Excerpted records:
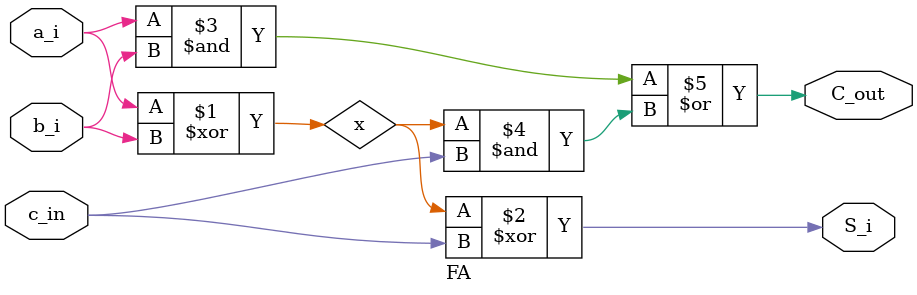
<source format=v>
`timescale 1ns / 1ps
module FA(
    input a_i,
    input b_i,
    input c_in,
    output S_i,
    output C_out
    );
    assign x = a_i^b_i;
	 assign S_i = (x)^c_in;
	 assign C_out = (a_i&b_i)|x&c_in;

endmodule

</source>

==

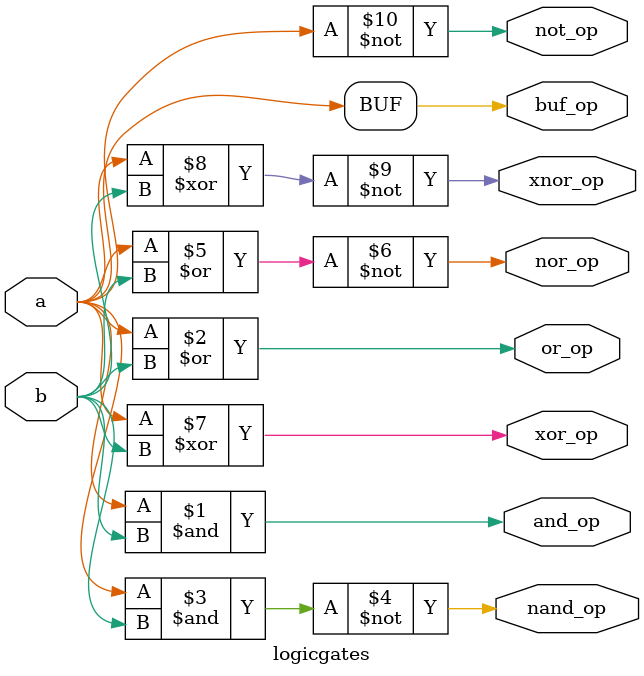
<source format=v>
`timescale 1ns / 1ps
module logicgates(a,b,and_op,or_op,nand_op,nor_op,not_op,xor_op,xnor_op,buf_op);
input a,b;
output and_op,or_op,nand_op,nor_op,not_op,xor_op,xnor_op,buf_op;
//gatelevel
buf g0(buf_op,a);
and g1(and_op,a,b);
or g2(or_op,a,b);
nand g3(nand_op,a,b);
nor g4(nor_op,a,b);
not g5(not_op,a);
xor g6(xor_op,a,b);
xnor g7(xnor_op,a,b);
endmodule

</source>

...

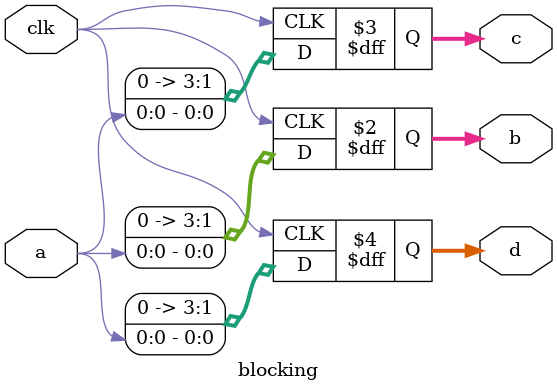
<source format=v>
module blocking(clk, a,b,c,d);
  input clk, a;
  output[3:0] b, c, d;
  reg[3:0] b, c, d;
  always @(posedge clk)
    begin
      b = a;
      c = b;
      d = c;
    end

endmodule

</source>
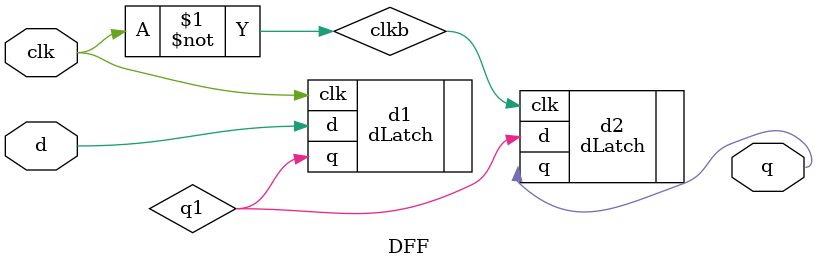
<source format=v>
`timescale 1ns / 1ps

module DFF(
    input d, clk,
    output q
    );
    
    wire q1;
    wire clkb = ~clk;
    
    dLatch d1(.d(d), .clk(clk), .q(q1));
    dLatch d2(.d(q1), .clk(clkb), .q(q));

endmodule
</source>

What you are asked to do:
How many lines in the records above contain the word "output"? Reply with the number and nothing more.

Completed exercise:
5